Dad wasn't awake to tell me not to worry, everything would be all right, go get Mom some tea. There were no smiles. No laughs. There were three shocked, crying women wondering if it was OK to touch him, to kiss him, to hold his freezing-cold hand, to talk to him. Eventually, Gary and Carol joined us, and we prayed.
* * *
Four weeks ago, in the greenish glow of heart monitors and amid the tangle of IV tubes, I was convinced that I was saying goodbye to my dad, that the last conversation I'd had with him had been joking around while he waited for an EMT to come and try to do his right-handed IV, because everyone else was having such a hard time. His cold right arm and hand were bruised in several places from the attempts, and I kissed the bruises.
I feared this was it. I mourned over the memory of all the curt responses I'd ever given him; all the times I'd cut phone calls short to .... to do what? Laundry? Go grocery shopping? Talk to a boy? All the times I'd sassed back at him.
I had never felt so wretched and regretful in my life as I did in those terrifying hours in that hospital room.
* * *
Four weeks later, Dad is alive. He is walking. He is climbing stairs in physical therapy. He started, on his own initiation, buttoning his shirt the other day while he was talking to Mom.
He forgets a lot of things. Small things and big things. Today, he told me he'd bought a car and that he'd finished a big project at work.
He's at a rehab hospital, where they finally let him start using a computer to cruise the Internet.

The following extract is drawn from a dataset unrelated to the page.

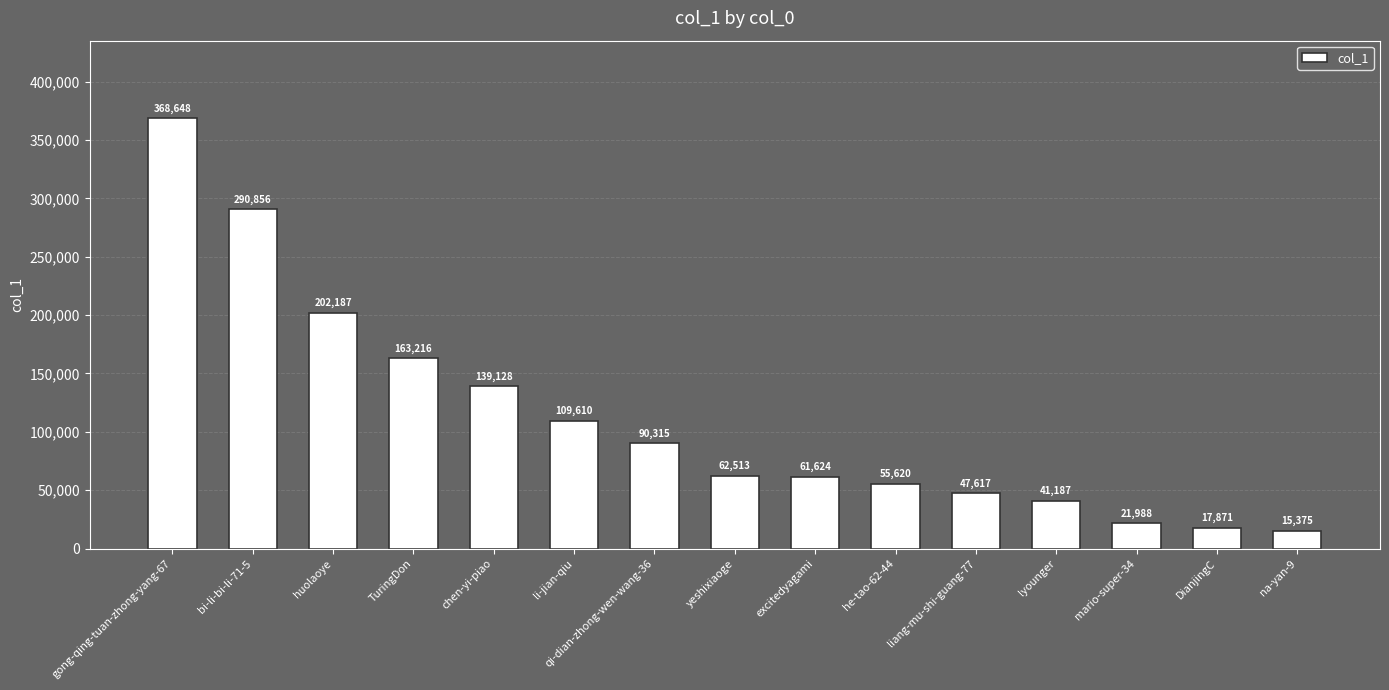

Where does the data first go above 62513?

gong-qing-tuan-zhong-yang-67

They made him look up "anoxic brain injury." He knows he's been through something terrible, but his grasp of the concept, of the enormity, the time, the impact — on everyone — is fractured. He sees and understands bits and pieces of it, but not the whole thing.

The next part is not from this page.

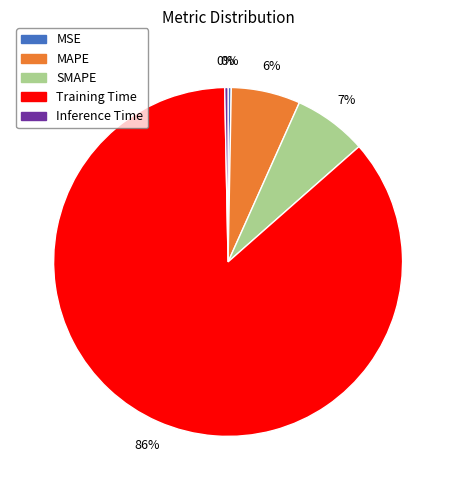

How many slices are in this pie chart?

5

I don't know if he ever will.
But four weeks from what we thought was his deathbed, Dad is anything but dying.
In the midst of my frustration over having the same conversation over and over with him; in the tedium of asking him to write down everything we've talked about and to read it back to me, I remember that. I remember that he's alive.
In four weeks, he's come so far. Who am I to doubt what can happen in the months and years to come?
Mom constantly referenced the New Testament passage when the boy's father said to Jesus: "Lord, I believe; help my unbelief!"
Rich Mullins said it a little different: "Sometimes my life just don't make sense at all; When the mountains look so big and my faith just seems so small."
I don't have resource for this. Not within myself, not from my experience. There are no quick, catchy phrases cross-stitched into pillows that can get a person through something like this.
But I have faith; however small my faith is, my God is infinitely, powerfully, comfortingly huge. He's the only resource I have; He's the only resource I need.